I think it is quite fair to say that I particularly enjoy Techland’s sequel to their zombie parkour ’em up, Dying Light 2: Stay Human. I think beyond superficial bugs I experienced and one that killed me in a funny way, it had charm despite not being very complex or refreshing. I don’t think it is faultless, as the title today suggests, but there was something to it that was fun and engaging while also eye-rollingly bland.

That seems to be what a number of people had a grievance about when it came to its release, at least beyond the bugs. The 2019 Xbox showcase where Dying Light 2 was revealed, with the help of Chris Avalon (he who shall not be named) doing his best Peter Molyneux impression. It promised several systems that would lock off specific options in-game and have the opposing faction rioting in the streets if you didn’t provide water. Unsurprisingly, following Avalon’s recent series of allegations, those systems aren’t so much as present but shadows of themselves as according to the description in the E3 demonstration.

However, I think there is more to the design that is at fault than just that. Primarily the fault lies with the entire faction system, the tutorial, the save system, and how the whole game generally works. Not that I am reneging my opinion that it’s fun, energetic, and worth your time, it absolutely is. My point is that those systems make the moral choice redundant, even before you know all that Avalon spoke of was removed or hardly ever there at all. I ran through the main quest because I was doing the reviewer thing with little extracurricular nonsense, and even I’ll say, it was a bit long-winded and dull to ever return so quickly.

> [EXERCISES TO COMPLETE]
1 - According to the Dying Light 2 review, in what year was the game revealed at an Xbox showcase?
2 - Write the next part of the Dying Light 2 review, picking up after its final sentence.

> [DATA ROWS]
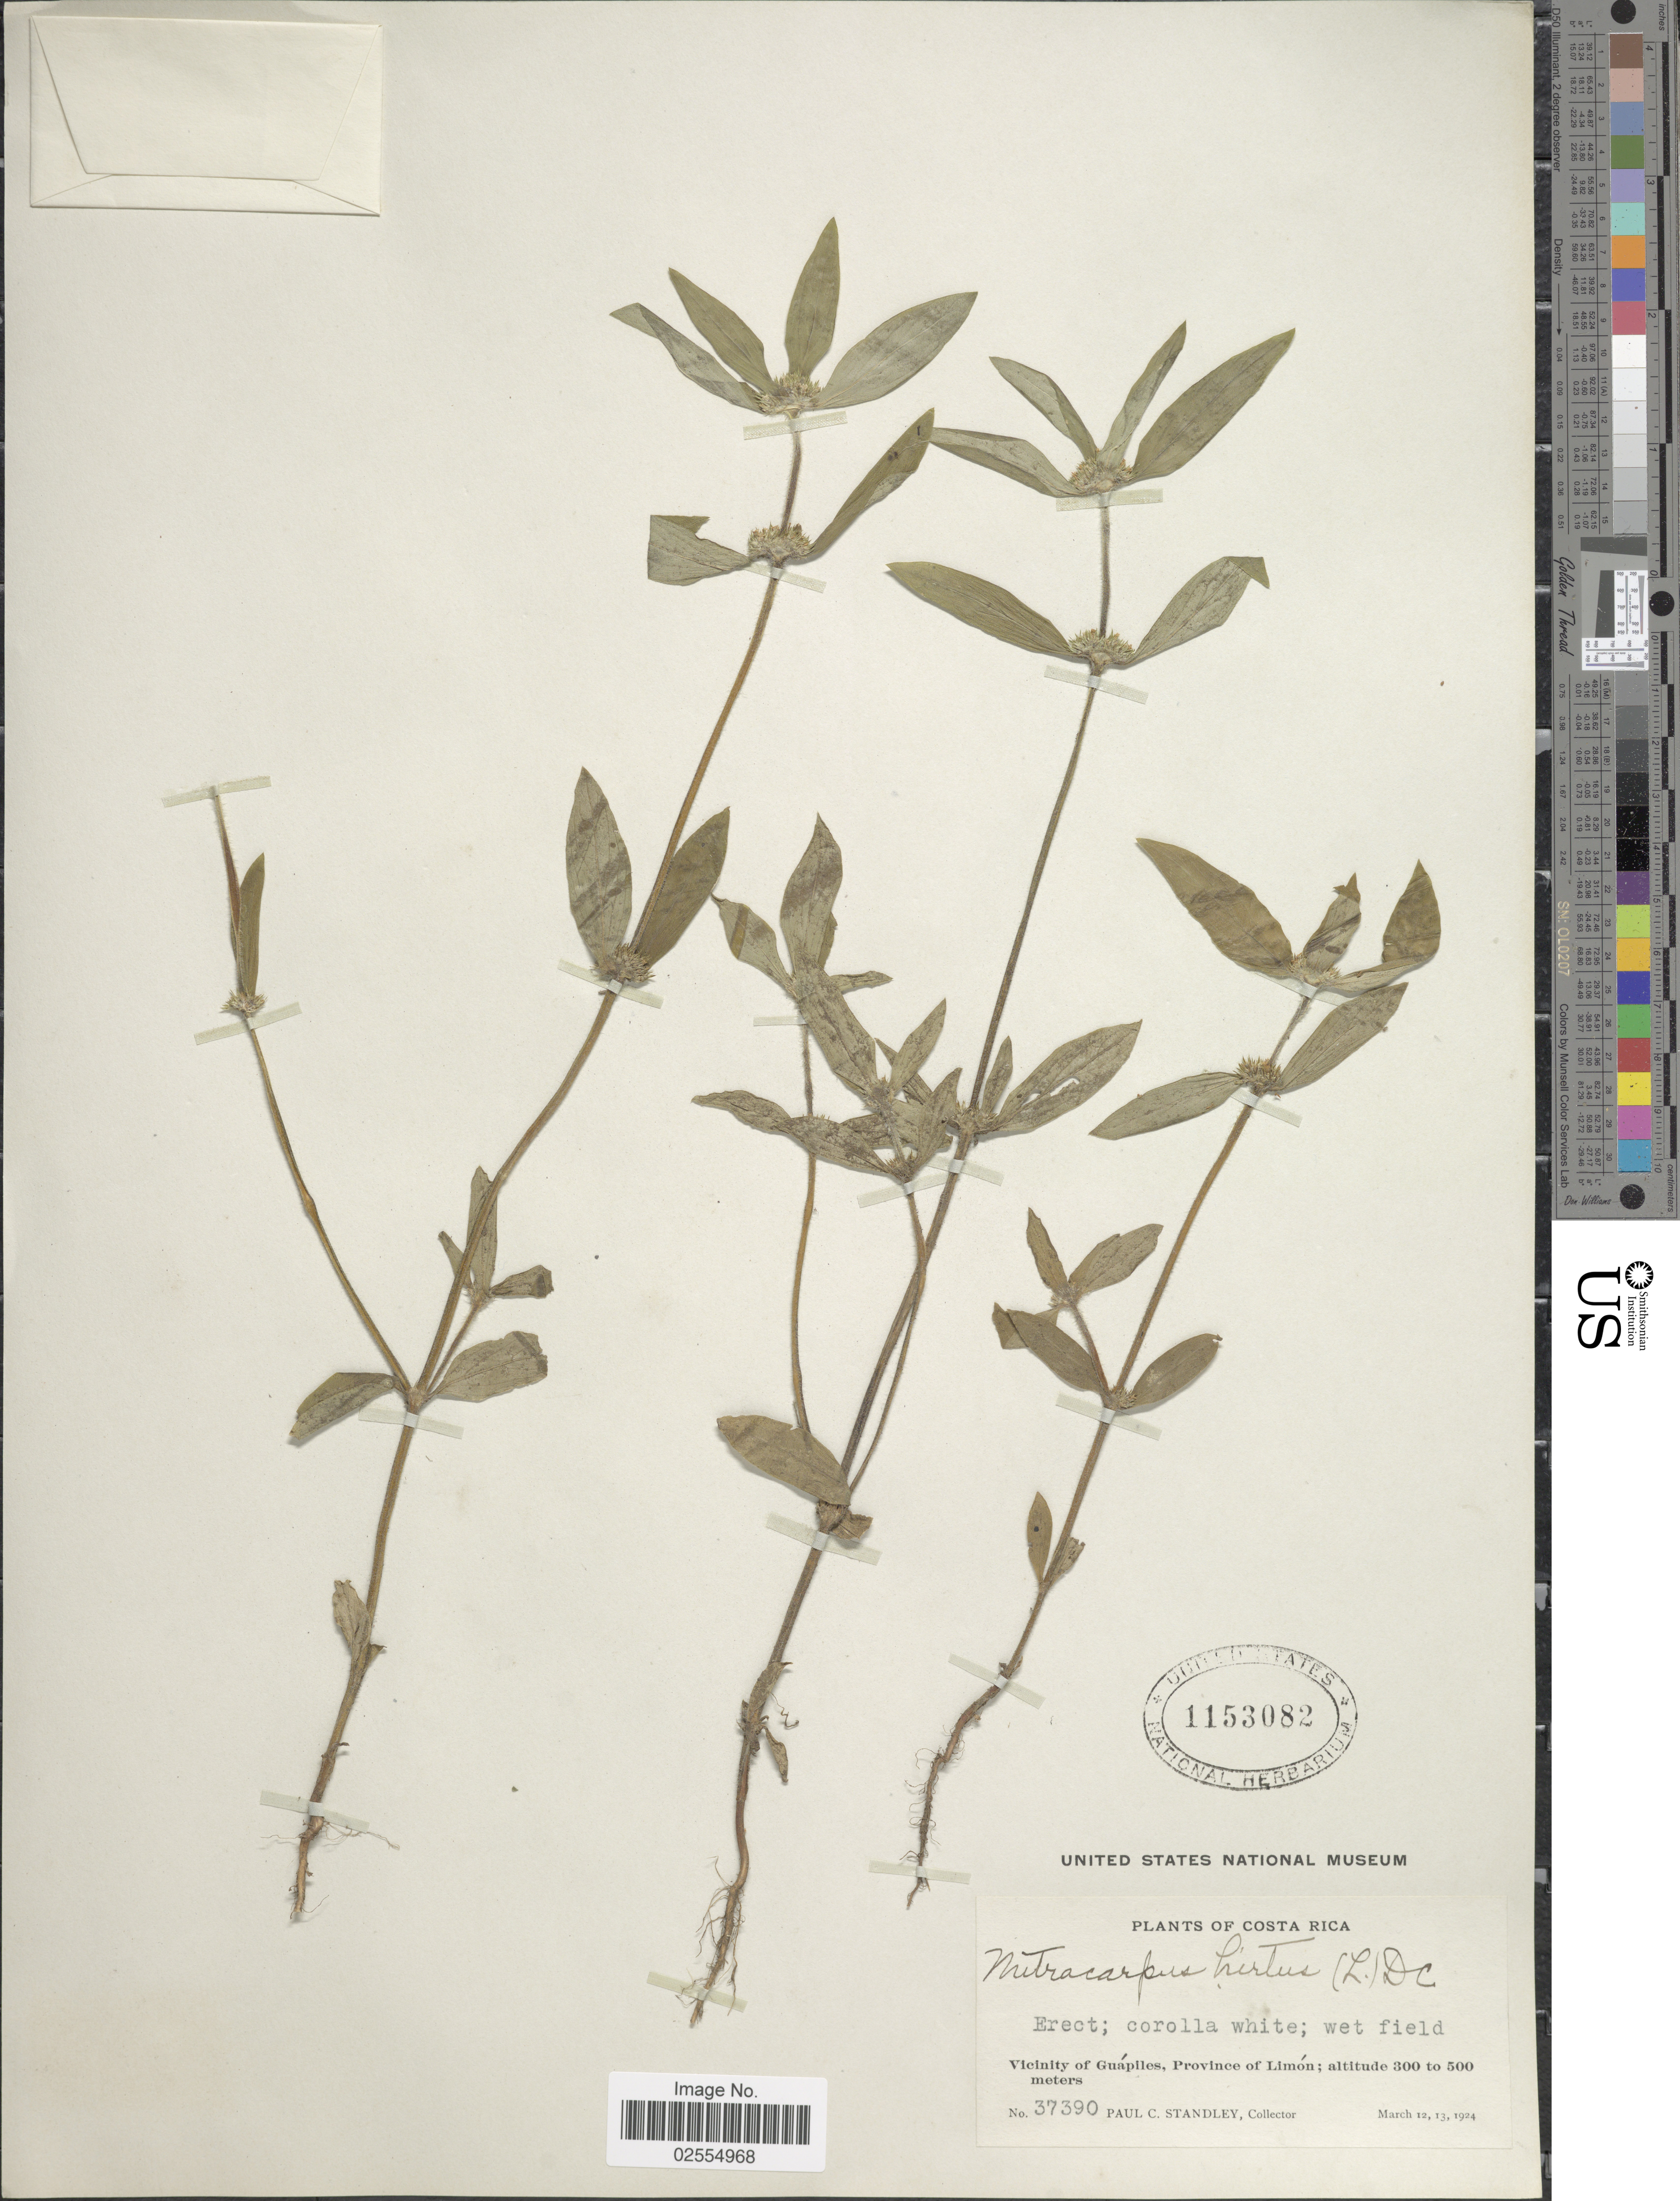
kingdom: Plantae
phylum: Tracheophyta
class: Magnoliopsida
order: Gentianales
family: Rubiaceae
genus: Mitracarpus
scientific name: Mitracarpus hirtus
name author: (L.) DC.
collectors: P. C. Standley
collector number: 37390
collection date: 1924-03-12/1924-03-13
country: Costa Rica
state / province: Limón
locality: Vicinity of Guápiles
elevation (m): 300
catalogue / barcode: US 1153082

--

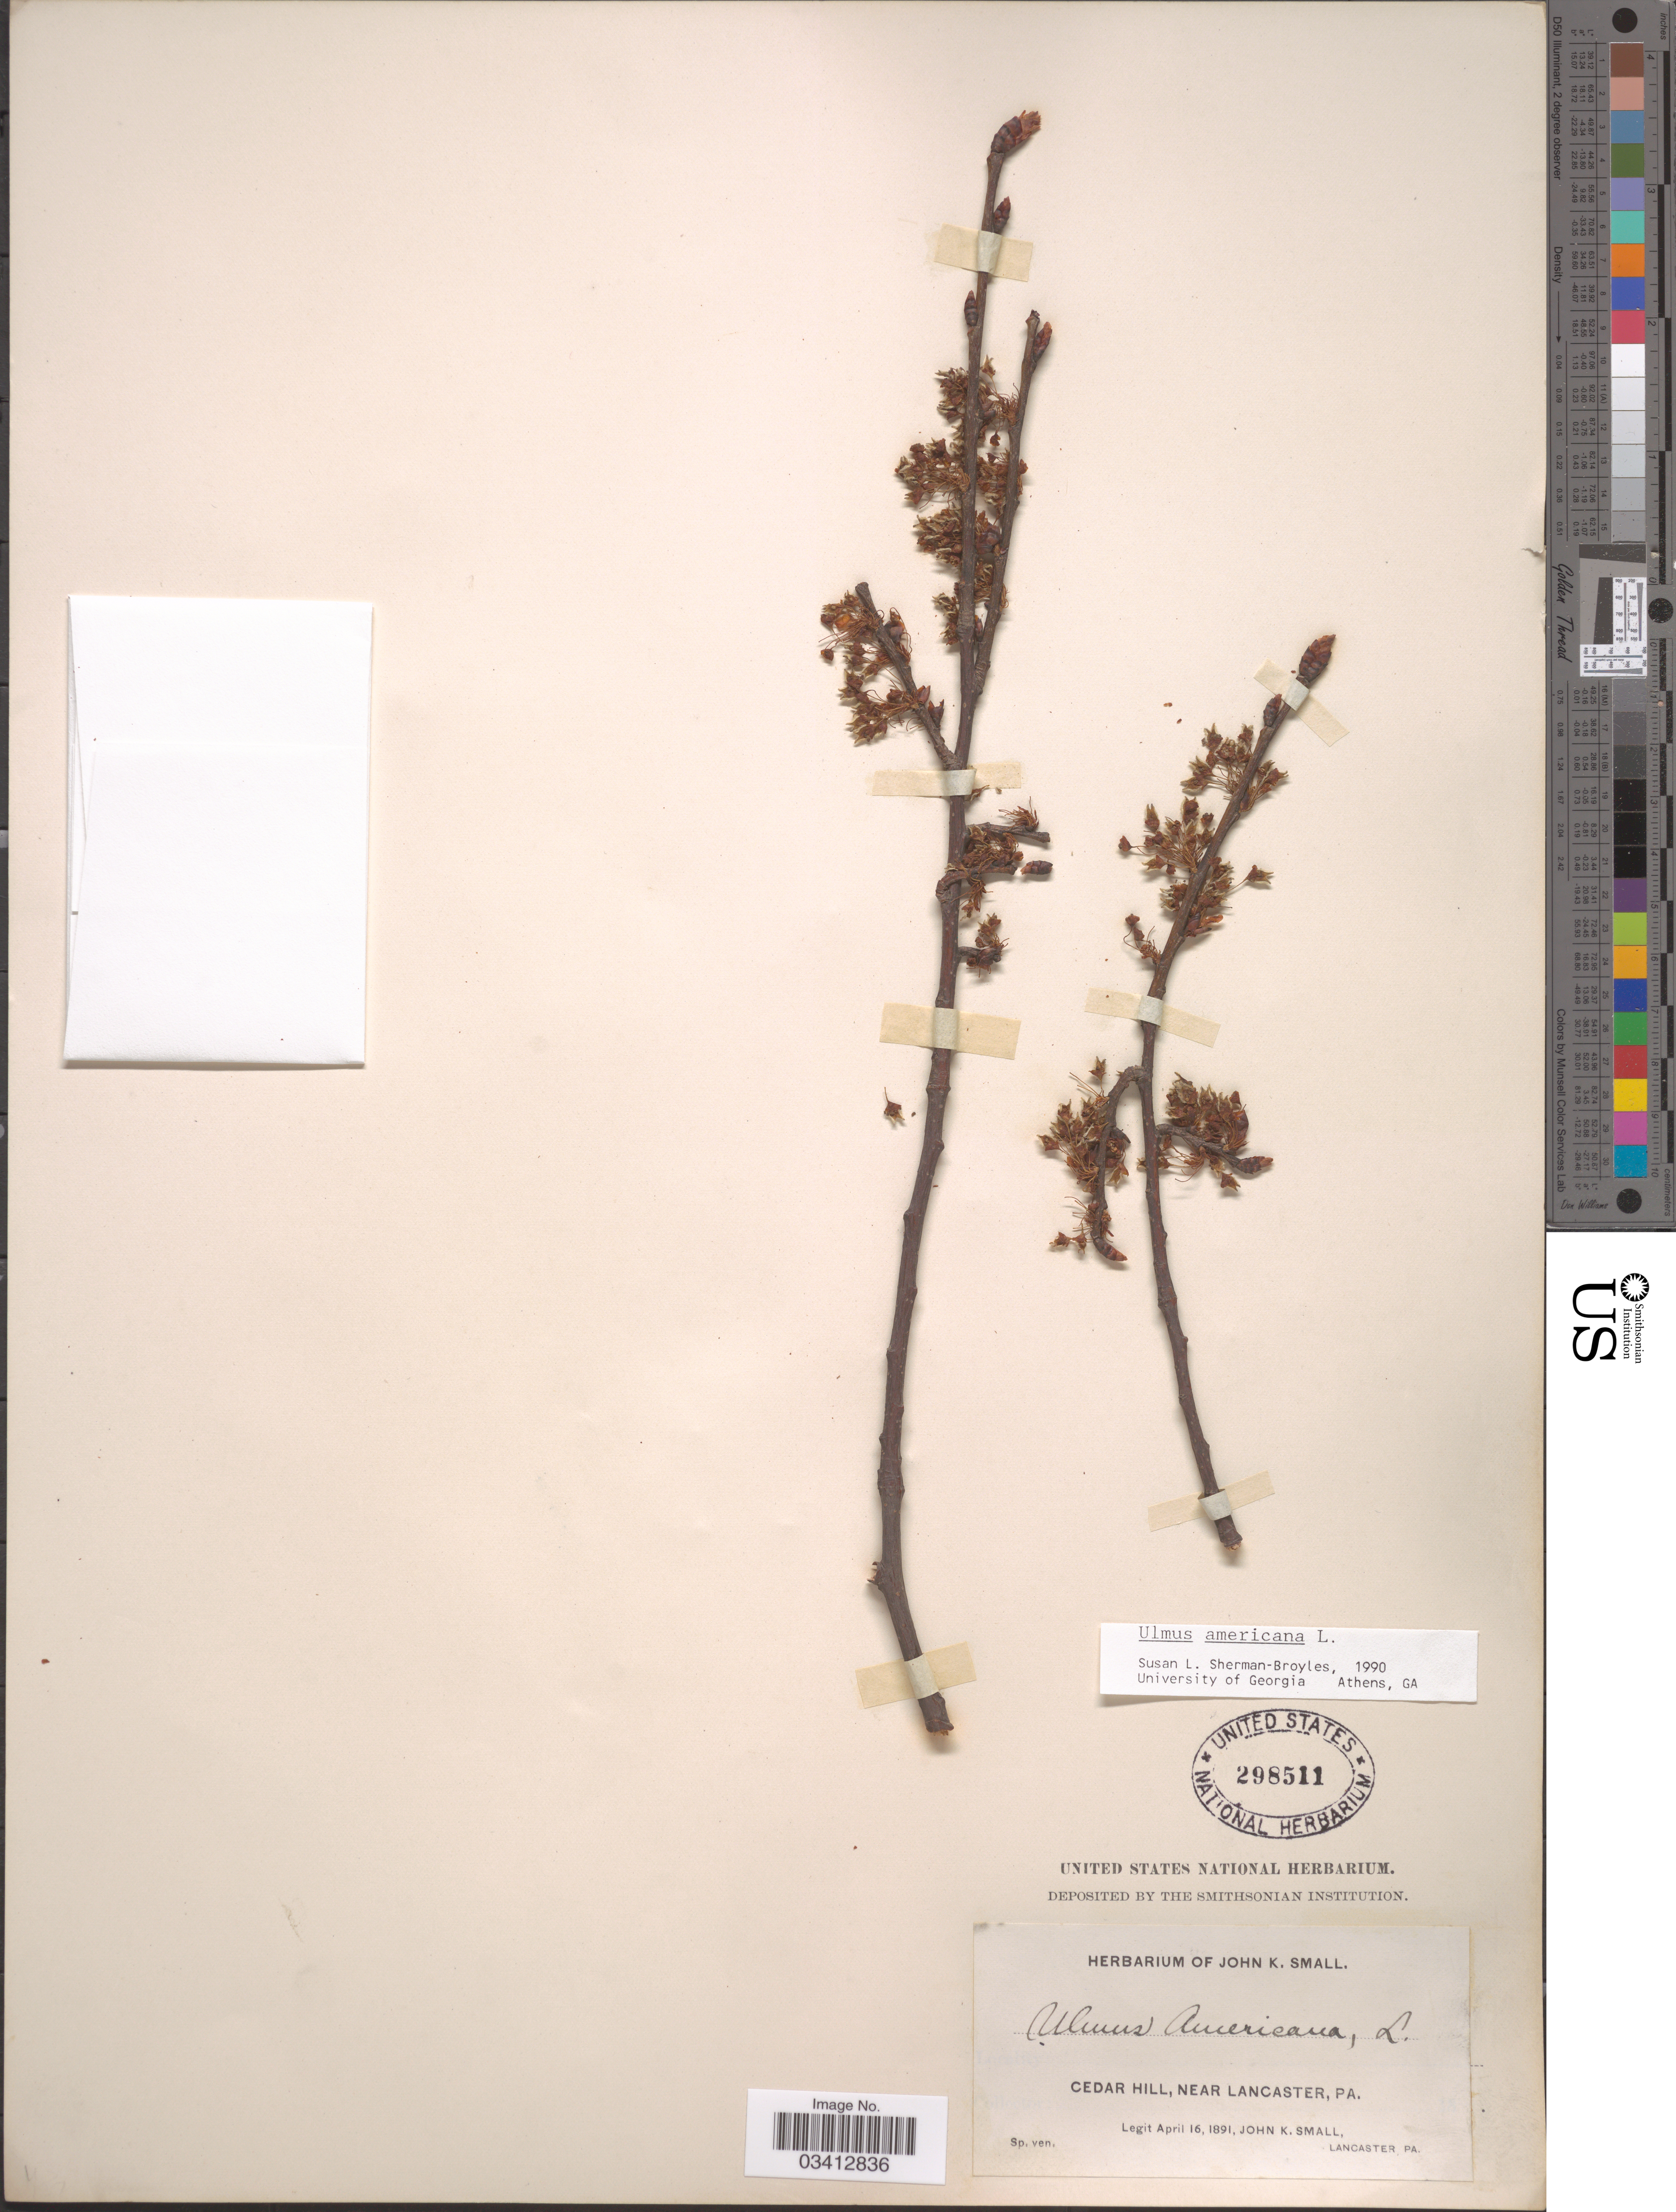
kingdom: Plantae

> [TASK-BY-TASK RESULTS]
1 - 2019

2 -
Lethargic from the outset, I think it is unquestionably a fault to not have a skip tutorial option or button. The trouble there is that half the game will be missing by that point. The whole first city, the one with the Parisian rooftops you leap for with your chin, is basically the entire tutorial with the second one being where you get a large portion of the cool and interesting movement mechanics. Alongside story elements that set up the reason for X, Y, and Z in plot convenience, it all has a sense of sluggishness to it. That makes it something that isn’t compelling to trudge through once more after playing it.

This is why I’ve argued for years since playing the likes of Far Cry 3 or games that lock you into one save-file, pushing you ever forward and never allowing for inFamous-style save-scumming. It shouldn’t surprise anyone at this point to find that Dying Light 2 has one of those Mass Effect 3-style “what ice cream do you the most?” questions hanging over it. Though it also has a Shatner-esque moment where you have to hear “Aiden!!!!!!!” shouted, and it doesn’t have the same effect with a bland character’s name as it does when you put something like Khan in there.

Anyway, like all games, Dying Light 2 is a lot of things, but also boasts the idea of alternate endings that “so totally change the world, you guys.” Call it a fault of design, a fault of timing, or a fault in my level of apathy being ridiculously high, but I don’t think anyone cares so much about the alternate ending when in less than a month later From Software are releasing a massive fantasy RPG that will take a good few days to fill a wiki to no longer be a stub article. Dying Light 2 might be something fun, interesting in terms of gameplay, and energetic to a fault in the ways you get around, but some of us don’t have the 500-hours a day to find out that other ending.

With an inability to save when you like, skip the very dull tutorial sections, and a lack of any great pace to get beyond the sedentary portions of the entire game, why would I, or anyone else, purposefully attempt a second playthrough within the first six months? The moral choice system and alternate ending phase of gaming has been a particularly long and annoying one for several reasons, the least of which has often been themselves. Dishonored did it well, allowing you to have multiple save games and multiple playthroughs, all alongside gameplay working with you in that regard.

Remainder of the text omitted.